When the tax return is imposed in accordance with the assessment or request, the interest period will end nineteen weeks after filing the tax return, or fourteen weeks after receipt of the request. No interest is reimbursed on inheritance tax.

Payroll taxes, VAT, real estate transfer tax, Motorcycle Registration Tax (“BPM”), excise duties and environmental taxes
Little changes for the taxes indicated in the title of this paragraph, with regard to interest on tax due. Interest on tax due will be calculated on the payable amount on additional assessments issued in respect of any of these taxes after the calendar or financial year has ended. The interest is calculated as from the first day after the calender or financial year up to two weeks after the date of the additional assessment. No interest is calculated where the additional assessment is the result of a voluntary improvement of the tax return made within three months after the calender or financial year has ended. Interest will also be calculated in cases whereby the payment is overdue, but is made before an additional assessment is imposed. The interest is calculated on the overdue amount for the period that commences the first day after the calendar or financial year has ended and ends the date the payment is made.

Interest on tax due is reimbursed for these taxes in cases where a refund decision is not issued within eight weeks after the refund request was made. The interest will be reimbursed for the period that commences the first day after the eight-week period and ends the fourteenth day after the date on the decision. This period always commences three months after the end of the calender or financial year.

Late payment interest
The rules for the interest the tax collector calculates and pays in respect of ‘late payment interest’(‘invorderingsrente’), will also change. Little changes for the calculation of late payment interest, but the payment of interest will be limited drastically. After the new rules have taken effect the tax collector will only reimburse interest when he fails to pay or settle the assessment within six weeks after the date on the assessment.

When an appeal or notice of objection against the assessment is made whereby the taxpayer does not request deferral of payment and pays the assessment, he will not be eligible to receive late payment interest on the amount the tax collector must reimburse should the proceedings be decided in favor of the taxpayer. However, late payment interest is payable when the taxpayer has requested and received postponement of payment, whereby proceedings have proven unsuccessful for the taxpayer and the assessment must be paid.

In the event that the assessment is reduced, the tax collector will only reimburse late payment interest when a previous request for deferral of payment was denied.

Percentage
The statutory interest rate will apply to both the interest on tax due and the late payment interest. This percentage exceeds the quarterly interest on tax due and late payment interest. The statutory interest is currently 4%, whereas the interest on tax due and late payment amounts to 3%.

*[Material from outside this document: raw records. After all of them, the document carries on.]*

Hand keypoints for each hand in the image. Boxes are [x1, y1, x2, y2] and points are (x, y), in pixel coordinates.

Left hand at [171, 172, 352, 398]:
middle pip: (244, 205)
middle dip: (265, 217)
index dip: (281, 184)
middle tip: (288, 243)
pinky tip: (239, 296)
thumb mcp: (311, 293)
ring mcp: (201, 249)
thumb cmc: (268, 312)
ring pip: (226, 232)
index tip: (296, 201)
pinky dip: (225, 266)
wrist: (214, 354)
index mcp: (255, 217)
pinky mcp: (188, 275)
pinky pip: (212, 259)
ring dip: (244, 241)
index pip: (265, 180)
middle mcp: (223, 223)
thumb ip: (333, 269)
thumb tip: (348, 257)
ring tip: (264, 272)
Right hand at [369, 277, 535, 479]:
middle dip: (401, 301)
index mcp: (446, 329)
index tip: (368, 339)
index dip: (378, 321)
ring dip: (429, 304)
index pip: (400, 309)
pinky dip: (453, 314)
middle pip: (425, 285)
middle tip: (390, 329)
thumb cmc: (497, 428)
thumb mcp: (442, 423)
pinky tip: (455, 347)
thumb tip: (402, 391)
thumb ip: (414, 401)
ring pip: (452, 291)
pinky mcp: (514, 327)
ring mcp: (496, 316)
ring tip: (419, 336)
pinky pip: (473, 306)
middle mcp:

Effective date transitional rules
These rules will take effect as of January 1, 2013, and will apply to tax periods commencing after January 1, 2012. For the inheritance tax, the new rules will apply to tax debts which have arisen after January 1, 2013.

The interest rate of the statutory interest will apply to the interest periods as of January 1, 2013. This percentage will also apply to late payment interest in assessments whereby the former interest on tax due rules still apply.

Conclusion
The new rules give taxpayers more control on how to limit the interest by requesting a provisional assessment in time or by filing a tax return within three months after the tax year has ended. The introduction of the new rules also means that the Dutch Revenue will significantly decrease the amount of interest it reimburses. Interest will only be reimbursed in cases whereby the assessment is imposed in accordance with the tax return or a request for a provisional assessment, and the Dutch Revenue takes too long to respond to a request for a provisional assessment or the tax collector fails to refund taxes within the six-week period. When a taxpayer brings proceedings against the Dutch Revenue, interest will no longer be reimbursed should the proceedings be decided in the taxpayer's favor and an amount in tax be reimbursed.